Managing access to Park Güell, the city’s fourth-largest park in terms of surface area, not only ensures quality visits but also promotes a balance between tourism and use by local residents. Since the regulations went into effect, the residents of the six surrounding neighbourhoods (La Salut, Vallcarca-Penitents, El Coll, Can Baró, El Baix Guinardó and El Carmel), as well as the students at the schools in the park and its surrounding area (Baldiri Reixac, Reina Elisenda Virolai, Jesuïtes de Gràcia, Turó del Cargol and Escola Montseny) use the park on a daily basis as a place for recreation, sport and community life. Local residents have exclusive entrances and also specific time slots (“Good morning, Barcelona” and “Good evening, Barcelona”), as well as a card that gives them access to the park during public opening hours. 

In addition to the 4.4 million visitors, over 500,000 Barcelona residents visited the park using the local resident card in 2023, up 37% from the previous year. And 164,000 city residents, twice as many as in 2022, visited the park as part of the Gaudir Més programme. 

In addition to these visits, 60,000 students from over 2,600 school groups participated in the Park Güell and Schools educational programme, which seeks to bring Gaudí’s work to students at all stages of education and is open to schools anywhere in the European Union. Most of these visits, 85%, were open ended and free of charge, while 15% were guided tours. Overall, school visits nearly doubled compared to the previous year.     

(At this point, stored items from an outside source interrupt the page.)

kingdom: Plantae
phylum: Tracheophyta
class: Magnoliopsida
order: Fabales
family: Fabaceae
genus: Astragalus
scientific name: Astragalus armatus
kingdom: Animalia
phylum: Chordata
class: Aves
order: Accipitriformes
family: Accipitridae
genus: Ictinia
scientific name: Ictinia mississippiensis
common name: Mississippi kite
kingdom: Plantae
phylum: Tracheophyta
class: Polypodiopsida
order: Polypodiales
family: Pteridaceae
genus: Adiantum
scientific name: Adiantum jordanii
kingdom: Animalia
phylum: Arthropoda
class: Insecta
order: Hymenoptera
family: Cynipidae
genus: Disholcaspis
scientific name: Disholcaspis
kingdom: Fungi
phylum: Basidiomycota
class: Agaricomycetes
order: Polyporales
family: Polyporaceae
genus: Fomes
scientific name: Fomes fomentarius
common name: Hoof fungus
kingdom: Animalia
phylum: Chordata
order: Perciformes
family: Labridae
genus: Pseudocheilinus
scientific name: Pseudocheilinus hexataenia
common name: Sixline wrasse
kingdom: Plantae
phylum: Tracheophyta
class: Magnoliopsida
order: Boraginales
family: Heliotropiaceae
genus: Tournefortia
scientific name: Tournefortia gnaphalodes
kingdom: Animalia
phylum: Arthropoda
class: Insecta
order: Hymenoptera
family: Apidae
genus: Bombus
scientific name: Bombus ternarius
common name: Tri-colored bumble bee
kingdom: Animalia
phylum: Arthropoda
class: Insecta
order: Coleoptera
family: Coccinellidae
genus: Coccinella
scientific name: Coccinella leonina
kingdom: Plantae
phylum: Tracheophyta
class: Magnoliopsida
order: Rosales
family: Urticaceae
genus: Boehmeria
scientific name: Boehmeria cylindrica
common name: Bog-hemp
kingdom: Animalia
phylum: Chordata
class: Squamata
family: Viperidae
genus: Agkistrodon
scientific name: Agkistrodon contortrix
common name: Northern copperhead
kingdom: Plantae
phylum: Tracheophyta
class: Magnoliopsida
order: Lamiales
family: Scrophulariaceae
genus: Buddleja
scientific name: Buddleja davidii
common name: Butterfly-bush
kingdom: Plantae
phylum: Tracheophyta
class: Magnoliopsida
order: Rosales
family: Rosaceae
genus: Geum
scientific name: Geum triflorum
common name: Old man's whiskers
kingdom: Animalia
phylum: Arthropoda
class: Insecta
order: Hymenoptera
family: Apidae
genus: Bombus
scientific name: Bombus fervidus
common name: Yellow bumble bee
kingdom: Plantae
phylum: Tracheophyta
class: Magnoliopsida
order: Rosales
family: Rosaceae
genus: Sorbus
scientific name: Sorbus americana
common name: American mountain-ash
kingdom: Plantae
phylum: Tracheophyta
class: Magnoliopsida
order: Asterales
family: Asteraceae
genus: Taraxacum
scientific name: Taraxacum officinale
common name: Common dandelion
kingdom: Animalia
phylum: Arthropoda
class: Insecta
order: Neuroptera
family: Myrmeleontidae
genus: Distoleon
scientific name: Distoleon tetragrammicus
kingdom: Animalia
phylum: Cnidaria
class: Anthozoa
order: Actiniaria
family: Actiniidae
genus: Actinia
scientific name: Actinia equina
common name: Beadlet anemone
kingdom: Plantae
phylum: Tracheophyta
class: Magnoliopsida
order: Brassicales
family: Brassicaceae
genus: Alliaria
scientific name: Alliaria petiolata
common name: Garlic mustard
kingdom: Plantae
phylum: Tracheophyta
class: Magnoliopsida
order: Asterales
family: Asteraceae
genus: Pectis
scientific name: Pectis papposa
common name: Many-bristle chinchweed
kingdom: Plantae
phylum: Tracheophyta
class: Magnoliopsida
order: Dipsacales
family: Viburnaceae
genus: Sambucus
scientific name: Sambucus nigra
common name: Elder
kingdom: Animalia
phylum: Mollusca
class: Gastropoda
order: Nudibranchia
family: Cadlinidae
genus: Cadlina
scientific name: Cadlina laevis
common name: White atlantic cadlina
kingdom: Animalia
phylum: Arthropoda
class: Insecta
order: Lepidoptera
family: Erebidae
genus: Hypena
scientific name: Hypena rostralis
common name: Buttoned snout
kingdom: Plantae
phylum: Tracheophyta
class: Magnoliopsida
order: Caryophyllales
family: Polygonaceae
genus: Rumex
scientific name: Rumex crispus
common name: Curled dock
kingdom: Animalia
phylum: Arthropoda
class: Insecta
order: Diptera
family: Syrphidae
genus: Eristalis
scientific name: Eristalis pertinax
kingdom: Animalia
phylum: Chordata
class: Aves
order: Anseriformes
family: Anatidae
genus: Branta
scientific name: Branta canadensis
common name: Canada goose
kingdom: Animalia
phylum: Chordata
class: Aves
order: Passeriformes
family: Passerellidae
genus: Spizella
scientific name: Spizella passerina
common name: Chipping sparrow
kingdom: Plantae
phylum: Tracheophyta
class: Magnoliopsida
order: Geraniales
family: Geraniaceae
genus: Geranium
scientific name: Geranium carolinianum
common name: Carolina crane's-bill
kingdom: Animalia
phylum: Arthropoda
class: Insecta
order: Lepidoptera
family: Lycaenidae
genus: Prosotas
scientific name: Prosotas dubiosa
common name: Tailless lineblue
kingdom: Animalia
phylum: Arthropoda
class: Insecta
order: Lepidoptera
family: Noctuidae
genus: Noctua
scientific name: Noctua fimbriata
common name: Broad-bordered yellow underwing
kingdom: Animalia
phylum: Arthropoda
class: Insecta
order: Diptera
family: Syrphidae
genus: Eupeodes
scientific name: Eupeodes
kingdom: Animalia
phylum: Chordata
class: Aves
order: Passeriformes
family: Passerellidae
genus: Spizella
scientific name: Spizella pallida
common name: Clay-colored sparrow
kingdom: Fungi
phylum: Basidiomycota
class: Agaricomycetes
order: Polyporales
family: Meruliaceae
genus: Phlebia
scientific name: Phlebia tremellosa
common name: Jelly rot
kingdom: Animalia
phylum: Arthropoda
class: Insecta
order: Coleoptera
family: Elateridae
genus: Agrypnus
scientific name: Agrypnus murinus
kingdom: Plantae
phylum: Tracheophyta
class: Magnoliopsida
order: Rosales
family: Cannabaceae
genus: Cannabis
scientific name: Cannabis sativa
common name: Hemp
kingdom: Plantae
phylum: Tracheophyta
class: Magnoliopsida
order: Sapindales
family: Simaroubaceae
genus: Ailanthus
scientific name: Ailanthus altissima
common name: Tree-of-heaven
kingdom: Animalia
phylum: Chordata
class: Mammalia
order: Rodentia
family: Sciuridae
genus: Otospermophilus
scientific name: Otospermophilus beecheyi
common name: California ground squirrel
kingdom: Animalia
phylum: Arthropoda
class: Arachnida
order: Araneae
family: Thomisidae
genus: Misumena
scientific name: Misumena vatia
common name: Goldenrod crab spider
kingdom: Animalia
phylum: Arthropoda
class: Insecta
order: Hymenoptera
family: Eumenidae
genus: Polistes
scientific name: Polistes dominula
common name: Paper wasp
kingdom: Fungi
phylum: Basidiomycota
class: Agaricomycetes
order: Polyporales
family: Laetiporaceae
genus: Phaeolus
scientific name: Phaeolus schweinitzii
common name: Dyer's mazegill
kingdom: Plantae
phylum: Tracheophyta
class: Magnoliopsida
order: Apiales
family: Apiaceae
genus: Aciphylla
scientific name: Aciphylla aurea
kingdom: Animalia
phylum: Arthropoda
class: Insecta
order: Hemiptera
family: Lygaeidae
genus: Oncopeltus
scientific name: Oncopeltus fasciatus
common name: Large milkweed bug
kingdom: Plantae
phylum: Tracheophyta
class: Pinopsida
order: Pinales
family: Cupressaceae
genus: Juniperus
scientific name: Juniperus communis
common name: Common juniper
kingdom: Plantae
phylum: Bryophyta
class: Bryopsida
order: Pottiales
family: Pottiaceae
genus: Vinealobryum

For the first time, 2023 also saw Park Güell host one of the STEAM events organised by BSM and the Polytechnic University of Catalonia – BarcelonaTech (UPC) with the goal of encouraging careers in science. Over 600 fifth- and sixth-year primary school students from ten different schools, including three from the neighbourhoods surrounding Park Güell, participated in the programme. During the event, they worked on their skills in maths, science, art and technology while discovering the secrets of Gaudí’s work and modernista architecture.

Meanwhile, 180 children aged 7 to 12 attended the educational Lego workshops that took place during weekends in November. 

Complementing these educational programmes, the park hosted numerous cultural activities based on the heritage and historical value of Gaudí’s oeuvre, organised in collaboration with the Barcelona History Museum (MUHBA). These activities included guided tours, concerts and open-air cinema, as well as the “Sant Jordi and the Park Güell Dragon” bookmark contest for local schools, the programme with Gràcia schools and the La Salut Associations Fair. Over 9,000 people participated in these activities.